Thursday, February 12
Gleaning the cube
I read a fantastic article today in New York Magazine about the White Columns show "From the Archives: 40 years/40 artists," which is currently on view. Two things struck me as pretty interesting ideas put forth by the author. The first: Jerry Saltz's thoughts on the evolution of the gallery space into a visual presence itself. The New Museum's new digs is a good example of this: a beautiful space that does not feel like it houses the work it shows well. For a space that historically has been a fantastic laboratory for the cross-breeding of visual culture and socio-political thinking, it feels like the pressure of having a fancy building on the Bowery has really affected it's exhibitions and programming (i.e. a definite slant towards trendier work.) Anyway, it's refreshing to hear that there are voices in the art world who consider the space the work is in as much as the work itself.

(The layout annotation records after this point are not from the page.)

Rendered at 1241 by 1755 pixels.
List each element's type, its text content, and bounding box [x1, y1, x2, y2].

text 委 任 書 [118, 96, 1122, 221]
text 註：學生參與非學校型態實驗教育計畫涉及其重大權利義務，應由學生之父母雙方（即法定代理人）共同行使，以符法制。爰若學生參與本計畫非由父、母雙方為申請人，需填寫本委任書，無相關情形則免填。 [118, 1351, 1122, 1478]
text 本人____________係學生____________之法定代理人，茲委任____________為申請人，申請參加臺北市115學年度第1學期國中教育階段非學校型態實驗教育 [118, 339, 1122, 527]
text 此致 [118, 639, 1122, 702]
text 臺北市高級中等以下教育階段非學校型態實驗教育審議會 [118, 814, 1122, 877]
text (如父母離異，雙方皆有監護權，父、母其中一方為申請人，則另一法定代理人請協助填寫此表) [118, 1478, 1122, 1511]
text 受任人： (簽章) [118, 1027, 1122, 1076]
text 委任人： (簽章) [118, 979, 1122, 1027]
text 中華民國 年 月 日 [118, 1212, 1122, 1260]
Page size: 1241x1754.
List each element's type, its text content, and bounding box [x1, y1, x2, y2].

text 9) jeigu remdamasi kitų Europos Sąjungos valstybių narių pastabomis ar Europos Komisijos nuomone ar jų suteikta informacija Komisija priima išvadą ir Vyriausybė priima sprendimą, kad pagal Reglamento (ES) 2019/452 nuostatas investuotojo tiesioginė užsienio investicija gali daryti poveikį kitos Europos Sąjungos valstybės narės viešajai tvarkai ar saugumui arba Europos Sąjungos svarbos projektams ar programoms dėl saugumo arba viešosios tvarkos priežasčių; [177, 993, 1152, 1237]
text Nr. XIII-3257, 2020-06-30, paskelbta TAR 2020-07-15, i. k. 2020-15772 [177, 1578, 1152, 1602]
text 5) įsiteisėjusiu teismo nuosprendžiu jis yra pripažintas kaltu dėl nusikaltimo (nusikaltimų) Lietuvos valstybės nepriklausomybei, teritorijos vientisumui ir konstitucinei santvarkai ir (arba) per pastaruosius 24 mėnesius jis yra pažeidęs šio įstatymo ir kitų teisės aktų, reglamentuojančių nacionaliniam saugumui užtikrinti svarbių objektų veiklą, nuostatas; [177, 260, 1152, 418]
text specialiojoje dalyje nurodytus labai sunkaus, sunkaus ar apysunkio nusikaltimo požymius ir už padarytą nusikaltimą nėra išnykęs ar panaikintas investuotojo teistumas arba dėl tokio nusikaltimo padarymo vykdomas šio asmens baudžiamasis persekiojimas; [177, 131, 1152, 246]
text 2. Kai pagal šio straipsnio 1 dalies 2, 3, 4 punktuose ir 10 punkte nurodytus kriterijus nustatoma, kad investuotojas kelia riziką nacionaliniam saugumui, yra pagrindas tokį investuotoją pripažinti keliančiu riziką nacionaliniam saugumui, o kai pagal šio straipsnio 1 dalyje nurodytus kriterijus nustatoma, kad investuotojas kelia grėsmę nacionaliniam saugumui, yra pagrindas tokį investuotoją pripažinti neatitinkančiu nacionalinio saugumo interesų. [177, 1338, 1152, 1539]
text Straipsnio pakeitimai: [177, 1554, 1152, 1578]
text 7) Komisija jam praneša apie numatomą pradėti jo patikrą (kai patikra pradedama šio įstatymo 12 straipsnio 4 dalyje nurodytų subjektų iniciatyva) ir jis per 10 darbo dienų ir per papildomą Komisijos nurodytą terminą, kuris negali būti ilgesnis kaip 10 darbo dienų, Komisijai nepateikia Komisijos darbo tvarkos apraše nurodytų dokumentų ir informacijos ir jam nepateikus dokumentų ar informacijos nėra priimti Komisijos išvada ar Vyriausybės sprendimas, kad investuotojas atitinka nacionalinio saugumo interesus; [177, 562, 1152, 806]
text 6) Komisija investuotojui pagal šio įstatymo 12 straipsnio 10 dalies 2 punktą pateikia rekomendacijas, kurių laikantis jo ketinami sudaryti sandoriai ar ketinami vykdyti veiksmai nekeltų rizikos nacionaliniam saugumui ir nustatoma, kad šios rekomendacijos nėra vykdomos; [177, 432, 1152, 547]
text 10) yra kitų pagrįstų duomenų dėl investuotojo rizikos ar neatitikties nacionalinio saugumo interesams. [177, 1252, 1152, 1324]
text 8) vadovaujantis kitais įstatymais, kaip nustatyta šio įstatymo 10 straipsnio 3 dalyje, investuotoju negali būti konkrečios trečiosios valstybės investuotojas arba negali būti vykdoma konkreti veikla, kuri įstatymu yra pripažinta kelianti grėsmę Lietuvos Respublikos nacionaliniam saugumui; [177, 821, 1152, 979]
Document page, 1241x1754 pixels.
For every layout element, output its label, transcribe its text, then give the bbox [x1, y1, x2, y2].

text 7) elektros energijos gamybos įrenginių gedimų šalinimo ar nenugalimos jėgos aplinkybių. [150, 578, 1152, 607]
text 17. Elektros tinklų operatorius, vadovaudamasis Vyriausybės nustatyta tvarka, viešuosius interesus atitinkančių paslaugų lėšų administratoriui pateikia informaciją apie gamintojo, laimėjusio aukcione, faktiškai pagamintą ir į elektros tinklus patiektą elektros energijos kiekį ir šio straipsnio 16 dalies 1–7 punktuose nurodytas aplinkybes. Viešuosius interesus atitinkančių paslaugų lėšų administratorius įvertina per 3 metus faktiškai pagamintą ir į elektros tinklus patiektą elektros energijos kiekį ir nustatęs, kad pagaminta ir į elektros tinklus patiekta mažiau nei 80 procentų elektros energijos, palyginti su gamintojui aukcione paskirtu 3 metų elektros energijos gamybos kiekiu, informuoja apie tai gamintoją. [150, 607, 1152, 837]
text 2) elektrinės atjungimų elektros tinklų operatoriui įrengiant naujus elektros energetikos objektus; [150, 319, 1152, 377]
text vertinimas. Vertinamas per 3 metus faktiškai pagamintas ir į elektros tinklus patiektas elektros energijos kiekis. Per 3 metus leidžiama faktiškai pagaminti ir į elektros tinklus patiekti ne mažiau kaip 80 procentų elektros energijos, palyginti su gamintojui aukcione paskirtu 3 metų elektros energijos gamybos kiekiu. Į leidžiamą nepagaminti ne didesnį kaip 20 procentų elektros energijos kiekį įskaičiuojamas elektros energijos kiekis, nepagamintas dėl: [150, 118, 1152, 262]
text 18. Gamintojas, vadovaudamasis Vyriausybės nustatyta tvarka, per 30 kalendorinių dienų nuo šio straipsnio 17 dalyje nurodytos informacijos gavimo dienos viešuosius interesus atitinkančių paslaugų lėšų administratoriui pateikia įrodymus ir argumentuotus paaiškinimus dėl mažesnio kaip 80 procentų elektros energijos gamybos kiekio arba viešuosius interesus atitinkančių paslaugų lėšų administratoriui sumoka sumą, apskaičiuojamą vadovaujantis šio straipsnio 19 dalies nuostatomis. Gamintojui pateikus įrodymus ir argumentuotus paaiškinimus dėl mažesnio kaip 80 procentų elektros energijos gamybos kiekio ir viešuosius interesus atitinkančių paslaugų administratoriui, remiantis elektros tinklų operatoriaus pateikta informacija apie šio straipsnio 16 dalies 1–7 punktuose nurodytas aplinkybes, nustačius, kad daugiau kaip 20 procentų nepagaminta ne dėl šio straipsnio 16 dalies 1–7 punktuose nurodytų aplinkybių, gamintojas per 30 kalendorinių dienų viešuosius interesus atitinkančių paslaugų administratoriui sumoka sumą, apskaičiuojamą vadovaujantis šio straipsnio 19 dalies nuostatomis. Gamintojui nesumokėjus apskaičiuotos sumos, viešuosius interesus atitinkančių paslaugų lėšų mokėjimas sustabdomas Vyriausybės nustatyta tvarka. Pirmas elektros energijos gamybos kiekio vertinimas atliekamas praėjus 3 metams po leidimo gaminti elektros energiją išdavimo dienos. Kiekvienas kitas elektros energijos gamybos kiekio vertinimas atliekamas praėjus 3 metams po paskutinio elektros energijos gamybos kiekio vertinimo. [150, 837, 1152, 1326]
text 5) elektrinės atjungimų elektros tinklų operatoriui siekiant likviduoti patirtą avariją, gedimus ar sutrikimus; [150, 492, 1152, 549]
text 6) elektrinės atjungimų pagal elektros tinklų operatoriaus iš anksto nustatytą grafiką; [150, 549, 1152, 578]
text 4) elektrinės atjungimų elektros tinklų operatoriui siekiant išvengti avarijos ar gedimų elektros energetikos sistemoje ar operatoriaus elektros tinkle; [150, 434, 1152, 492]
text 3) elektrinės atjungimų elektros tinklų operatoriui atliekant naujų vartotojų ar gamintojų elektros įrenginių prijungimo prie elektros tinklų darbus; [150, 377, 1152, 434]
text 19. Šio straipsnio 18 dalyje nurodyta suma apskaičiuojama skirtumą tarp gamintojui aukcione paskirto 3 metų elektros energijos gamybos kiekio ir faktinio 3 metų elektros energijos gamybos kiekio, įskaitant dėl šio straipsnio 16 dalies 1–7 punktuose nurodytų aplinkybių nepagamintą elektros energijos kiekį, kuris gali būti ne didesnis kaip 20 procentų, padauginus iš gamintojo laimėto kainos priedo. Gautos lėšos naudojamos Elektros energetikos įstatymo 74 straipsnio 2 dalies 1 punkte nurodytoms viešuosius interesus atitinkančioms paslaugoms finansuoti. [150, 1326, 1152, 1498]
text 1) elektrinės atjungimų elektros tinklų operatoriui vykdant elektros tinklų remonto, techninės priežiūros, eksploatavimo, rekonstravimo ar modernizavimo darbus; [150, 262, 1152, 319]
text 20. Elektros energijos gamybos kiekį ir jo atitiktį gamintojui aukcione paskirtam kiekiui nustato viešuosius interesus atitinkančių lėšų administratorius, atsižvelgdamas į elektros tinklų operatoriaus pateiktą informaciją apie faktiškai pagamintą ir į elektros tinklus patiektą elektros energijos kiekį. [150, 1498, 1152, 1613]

Secondly: I love the idea of showing ephemera or revealing process, as this show appears to do. Saltz describes the gallery as "a test site" for new, experimental work and it's great that the gallery chooses to reiterate that by revealing that process. It reminds me of a "retrospective" of David Hammons' work at Triple Candie a few years back, which exhibited reproductions of varying quality of his catalog of work. It revealed the object in that the images were of artworks that could not be loaned due to monetary restraints, legal agreements and other bureaucratic hoops to be jumped through. The idea was illustrated for the viewer through the reproduction, as was the bureaucracy that prevented a small space like that to mount the show. In both cases, the importance of "test sites," especially at a time when the art world is positioned to reconfigure itself, can't be more relevant.